Revenu Canada a revu le ruban informatique et étudié les déclarations de tous les membres à qui une indemnité avait été versée au cours des trois années visées. Sur un total de 1 400 déclarations d'impôt, 633 ont été réévaluées et 1 227 000 dollars en impôts non payés ont été recouvrés. Le reste des déclarations a été traité sans qu'un changement ne soit apporté, soit parce que le membre ne s'était pas prévalu de l'indemnité, soit parce que la déclaration avait déjà été réévaluée par le bureau régional au cours du processus de révision postérieure.

Le Commissaire était clairement d'avis que les deux ministères étaient au fait des restrictions contenues dans la Loi sur la protection de la vie privée et la Loi sur l'impôt sur le revenu, avaient obtenu l'avis de leur avocats et avaient agi avec prudence. La GRC est tenue de signaler de façon appropriée à Revenu Canada toutes les indemnités qu'elle verse à ses employés. Plutôt que de demander à la GRC d'émettre une nouvelle série de T4 à tous ses membres pour les années visées (ce qui aurait déclenché une révision de tous les dossiers des membres), Revenu Canada a fait porter sa demande sur les membres qui avaient obtenu une indemnité de déménagement. Le Commissaire a conclu que Revenu Canada était autorisé à recueillir les renseignements aux termes de la Loi sur l'impôt et que, par conséquent, la Loi sur la protection des renseignements personnels n'avait pas été enfreinte.

[7] Le rapport ne lie pas la Cour mais il a une valeur probante. Je suis d’accord avec la conclusion exprimée dans le rapport.

[8] Je ne suis pas d'avis qu'il y ait eu atteinte aux droits que la Loi sur la protection des renseignements personnels confère à l'appelant. Cette opinion est conforme à celle exprimée par le juge Teskey dans Dreilich v. R., [1999] 2 C.T.C. 2588. L’alinéa 8(2)e) vise la communication de renseignements au ministère du Revenu national en vue de l’application de la Loi de l’impôt sur le revenu.

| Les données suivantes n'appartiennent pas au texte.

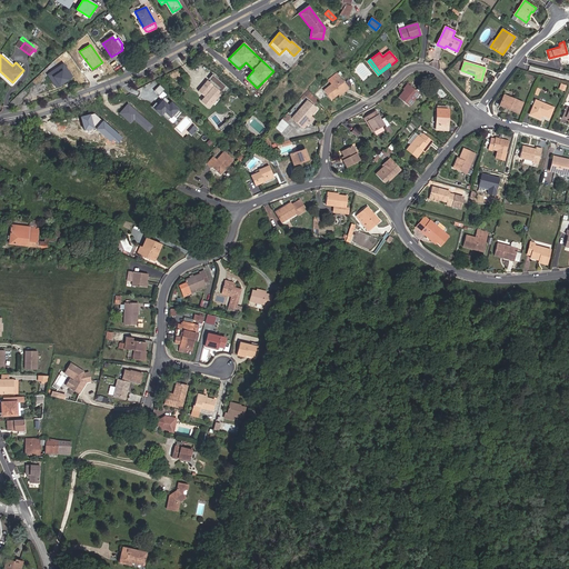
[(63,63),(48,75),(57,88),(72,77),(63,63)]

[9] Si j’avais conclu qu'il y avait eu atteinte aux droits que la Loi sur la protection des renseignements personnels confère à l'appelant, il aurait été nécessaire d’examiner s'il était justifié d’annuler cette cotisation. Il n’est pas nécessaire en l'espèce que je procède ainsi. Aussi, cette question reste ouverte. Il a été établi dans O'Neill Motors Limited v. The Queen, 96 DTC 1486, conf. C.A.F., 98 DTC 6424, que chaque violation de la Charte ne justifiait pas nécessairement l’annulation d’une cotisation. Je suis d'avis que des considérations similaires s’appliqueraient dans le cas d’une violation des droits d’une personne en vertu de la Loi sur la protection des renseignements personnels. Dans l’affaire The Promex Group Inc. v. The Queen, 98 DTC 1588, j’ai examiné en détail le fait que le ministre du Revenu national se soit fondé sur des renseignements obtenus en violation d'une ordonnance de la cour pour établir une cotisation. Appel a été interjeté à l'égard de cette affaire devant la Cour d’appel fédérale, et je n'ajouterai rien à ce sujet.

[10] L’appel est rejeté.

Signé à Ottawa, Canada, ce 23e jour de septembre 1999.

“ D. G. H. Bowman ”

J.C.C.I.

[TRADUCTION FRANÇAISE OFFICIELLE]

Traduction certifiée conforme ce 26e jour de juillet 2000.